You guys! I'm totally famous and influential! After years of slogging through hipster crowds and having drunken adventures with rubbish musicians, I've finally made it into the NME. Not for anything people normally make it into the NME for (in order: having homosexual love for one's bandmates; releasing an album for which the NME will hail a band as the vanguard of indie music, only to come back three weeks later and proclaim them tired, once they become too popular; or being slagged off by Lily Allen), but rather for this:



No, I'm not in that picture. That's not me; that's Dirty Pretty Things, and they just dissolved their band. In typical garments-rending fashion, the NME have devoted their online picture gallery to "The life and times of Carl Barat," as if Carlos has died or something. There are many photos of both DPT and Carl's former band (the much-missed Libertines) on NME.com, and that's one of them. But dig the caption at the side, in which the NME explains that Dirty Pretty Things was the band's second choice in band names, after the far more amazing "The Bearded Clam Lovers' Experience."

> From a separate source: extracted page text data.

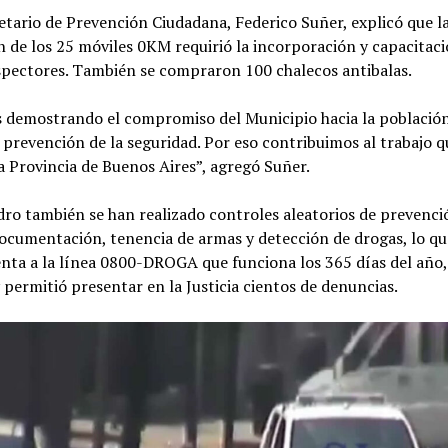
etario de Prevención Ciudadana, Federico Suñer, explicó que l
n de los 25 móviles 0KM requirió la incorporación y capacitac
spectores. También se compraron 100 chalecos antibalas.
 demostrando el compromiso del Municipio hacia la població
 prevención de la seguridad. Por eso contribuimos al trabajo q
a Provincia de Buenos Aires”, agregó Suñer.
dro también se han realizado controles aleatorios de prevenci
documentación, tenencia de armas y detección de drogas, lo qu
ta a la línea 0800-DROGA que funciona los 365 días del año,
permitió presentar en la Justicia cientos de denuncias.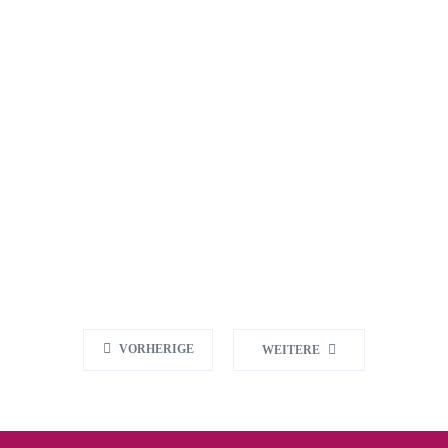
25. März 2025
VORHERIGE
WEITERE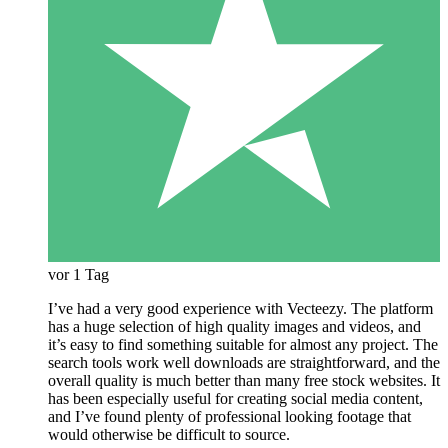
vor 1 Tag
I’ve had a very good experience with Vecteezy. The platform
has a huge selection of high quality images and videos, and
it’s easy to find something suitable for almost any project. The
search tools work well downloads are straightforward, and the
overall quality is much better than many free stock websites. It
has been especially useful for creating social media content,
and I’ve found plenty of professional looking footage that
would otherwise be difficult to source.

Except, um . . . I made that up. Like two years ago, as a joke about the band's charmingly rubbish homosexual love for one another. (Courtney: "I can't tell if they're gay, or just English.") I even made up that story about there being another band with that name, and that's why they had to change theirs to the slightly less offensive "Dirty Pretty Things."

Part of me thinks I should email the NME (who are obviously not the world's best researchers . . . unless one of the staffers I met at sxsw is giving me a shout out) and correct them, but let's be honest: having my creation in a magazine, even if it is something as stupid as a joke I made on the internet once, is essentially like being published, right?

Next step: rewriting Wikipedia. Soon, I'll be able to exert a Colbert-esque level of influence on the internet.